:: DATA FOR REVIEW ::
>>

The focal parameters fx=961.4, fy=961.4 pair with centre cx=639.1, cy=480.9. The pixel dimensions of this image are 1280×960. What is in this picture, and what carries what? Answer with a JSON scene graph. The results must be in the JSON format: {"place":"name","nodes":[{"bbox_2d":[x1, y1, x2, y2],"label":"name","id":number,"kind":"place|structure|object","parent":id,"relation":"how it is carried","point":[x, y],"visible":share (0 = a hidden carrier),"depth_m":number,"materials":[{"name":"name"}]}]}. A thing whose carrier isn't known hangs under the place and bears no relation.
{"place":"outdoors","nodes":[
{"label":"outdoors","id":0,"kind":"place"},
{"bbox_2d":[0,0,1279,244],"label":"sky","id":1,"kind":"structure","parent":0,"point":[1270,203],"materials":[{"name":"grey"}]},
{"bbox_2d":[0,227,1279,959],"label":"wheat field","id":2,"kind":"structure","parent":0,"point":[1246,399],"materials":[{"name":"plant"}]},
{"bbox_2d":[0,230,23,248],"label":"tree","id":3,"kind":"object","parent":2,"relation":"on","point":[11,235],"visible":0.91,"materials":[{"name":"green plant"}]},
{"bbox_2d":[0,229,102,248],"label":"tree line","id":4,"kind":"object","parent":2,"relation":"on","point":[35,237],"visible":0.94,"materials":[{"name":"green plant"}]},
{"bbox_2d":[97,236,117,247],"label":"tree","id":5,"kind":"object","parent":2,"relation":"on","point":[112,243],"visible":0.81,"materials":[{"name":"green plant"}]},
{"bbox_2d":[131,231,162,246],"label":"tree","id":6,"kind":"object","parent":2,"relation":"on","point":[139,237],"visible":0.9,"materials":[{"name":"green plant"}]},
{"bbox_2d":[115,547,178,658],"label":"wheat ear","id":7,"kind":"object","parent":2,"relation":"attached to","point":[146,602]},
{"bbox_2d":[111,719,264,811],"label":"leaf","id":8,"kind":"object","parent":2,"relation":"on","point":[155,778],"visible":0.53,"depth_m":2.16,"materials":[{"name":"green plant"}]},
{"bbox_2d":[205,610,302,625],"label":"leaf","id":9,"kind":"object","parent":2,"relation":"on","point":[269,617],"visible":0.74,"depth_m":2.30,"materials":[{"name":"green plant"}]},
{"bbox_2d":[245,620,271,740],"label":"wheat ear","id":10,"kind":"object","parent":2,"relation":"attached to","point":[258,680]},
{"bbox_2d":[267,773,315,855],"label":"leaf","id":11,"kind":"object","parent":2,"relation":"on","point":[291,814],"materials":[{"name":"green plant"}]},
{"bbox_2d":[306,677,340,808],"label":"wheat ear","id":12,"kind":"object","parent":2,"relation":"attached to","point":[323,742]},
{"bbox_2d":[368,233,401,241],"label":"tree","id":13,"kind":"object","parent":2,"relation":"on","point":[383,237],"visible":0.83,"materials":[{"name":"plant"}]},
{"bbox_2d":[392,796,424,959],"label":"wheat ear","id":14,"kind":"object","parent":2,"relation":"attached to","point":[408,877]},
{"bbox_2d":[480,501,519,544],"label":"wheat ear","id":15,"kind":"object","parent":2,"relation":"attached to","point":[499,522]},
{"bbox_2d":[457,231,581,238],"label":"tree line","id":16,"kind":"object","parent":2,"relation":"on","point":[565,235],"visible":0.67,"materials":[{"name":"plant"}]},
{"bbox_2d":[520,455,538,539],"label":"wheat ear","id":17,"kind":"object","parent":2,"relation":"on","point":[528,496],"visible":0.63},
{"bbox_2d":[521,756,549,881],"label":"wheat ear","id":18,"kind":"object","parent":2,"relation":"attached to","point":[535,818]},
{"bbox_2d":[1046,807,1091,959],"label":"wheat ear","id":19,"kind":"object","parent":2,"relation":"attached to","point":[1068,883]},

<<

:: ABOUT THIS TASK ::
Copy the whole of the data above exactly.

:: YOUR RESPONSE ::
The focal parameters fx=961.4, fy=961.4 pair with centre cx=639.1, cy=480.9. The pixel dimensions of this image are 1280×960. What is in this picture, and what carries what? Answer with a JSON scene graph. The results must be in the JSON format: {"place":"name","nodes":[{"bbox_2d":[x1, y1, x2, y2],"label":"name","id":number,"kind":"place|structure|object","parent":id,"relation":"how it is carried","point":[x, y],"visible":share (0 = a hidden carrier),"depth_m":number,"materials":[{"name":"name"}]}]}. A thing whose carrier isn't known hangs under the place and bears no relation.
{"place":"outdoors","nodes":[
{"label":"outdoors","id":0,"kind":"place"},
{"bbox_2d":[0,0,1279,244],"label":"sky","id":1,"kind":"structure","parent":0,"point":[1270,203],"materials":[{"name":"grey"}]},
{"bbox_2d":[0,227,1279,959],"label":"wheat field","id":2,"kind":"structure","parent":0,"point":[1246,399],"materials":[{"name":"plant"}]},
{"bbox_2d":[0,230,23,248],"label":"tree","id":3,"kind":"object","parent":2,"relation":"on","point":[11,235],"visible":0.91,"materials":[{"name":"green plant"}]},
{"bbox_2d":[0,229,102,248],"label":"tree line","id":4,"kind":"object","parent":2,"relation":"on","point":[35,237],"visible":0.94,"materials":[{"name":"green plant"}]},
{"bbox_2d":[97,236,117,247],"label":"tree","id":5,"kind":"object","parent":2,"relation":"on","point":[112,243],"visible":0.81,"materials":[{"name":"green plant"}]},
{"bbox_2d":[131,231,162,246],"label":"tree","id":6,"kind":"object","parent":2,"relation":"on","point":[139,237],"visible":0.9,"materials":[{"name":"green plant"}]},
{"bbox_2d":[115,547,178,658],"label":"wheat ear","id":7,"kind":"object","parent":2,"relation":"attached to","point":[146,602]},
{"bbox_2d":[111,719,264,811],"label":"leaf","id":8,"kind":"object","parent":2,"relation":"on","point":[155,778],"visible":0.53,"depth_m":2.16,"materials":[{"name":"green plant"}]},
{"bbox_2d":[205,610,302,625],"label":"leaf","id":9,"kind":"object","parent":2,"relation":"on","point":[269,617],"visible":0.74,"depth_m":2.30,"materials":[{"name":"green plant"}]},
{"bbox_2d":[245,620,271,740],"label":"wheat ear","id":10,"kind":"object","parent":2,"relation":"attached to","point":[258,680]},
{"bbox_2d":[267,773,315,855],"label":"leaf","id":11,"kind":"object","parent":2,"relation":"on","point":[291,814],"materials":[{"name":"green plant"}]},
{"bbox_2d":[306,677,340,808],"label":"wheat ear","id":12,"kind":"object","parent":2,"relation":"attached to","point":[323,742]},
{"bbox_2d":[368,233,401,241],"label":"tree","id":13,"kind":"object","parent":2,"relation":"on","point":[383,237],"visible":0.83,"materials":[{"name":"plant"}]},
{"bbox_2d":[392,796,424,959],"label":"wheat ear","id":14,"kind":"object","parent":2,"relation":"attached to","point":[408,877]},
{"bbox_2d":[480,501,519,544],"label":"wheat ear","id":15,"kind":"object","parent":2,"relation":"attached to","point":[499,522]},
{"bbox_2d":[457,231,581,238],"label":"tree line","id":16,"kind":"object","parent":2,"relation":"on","point":[565,235],"visible":0.67,"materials":[{"name":"plant"}]},
{"bbox_2d":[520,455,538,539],"label":"wheat ear","id":17,"kind":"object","parent":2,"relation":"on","point":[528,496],"visible":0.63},
{"bbox_2d":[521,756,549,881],"label":"wheat ear","id":18,"kind":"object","parent":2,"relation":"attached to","point":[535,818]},
{"bbox_2d":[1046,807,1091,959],"label":"wheat ear","id":19,"kind":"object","parent":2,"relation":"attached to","point":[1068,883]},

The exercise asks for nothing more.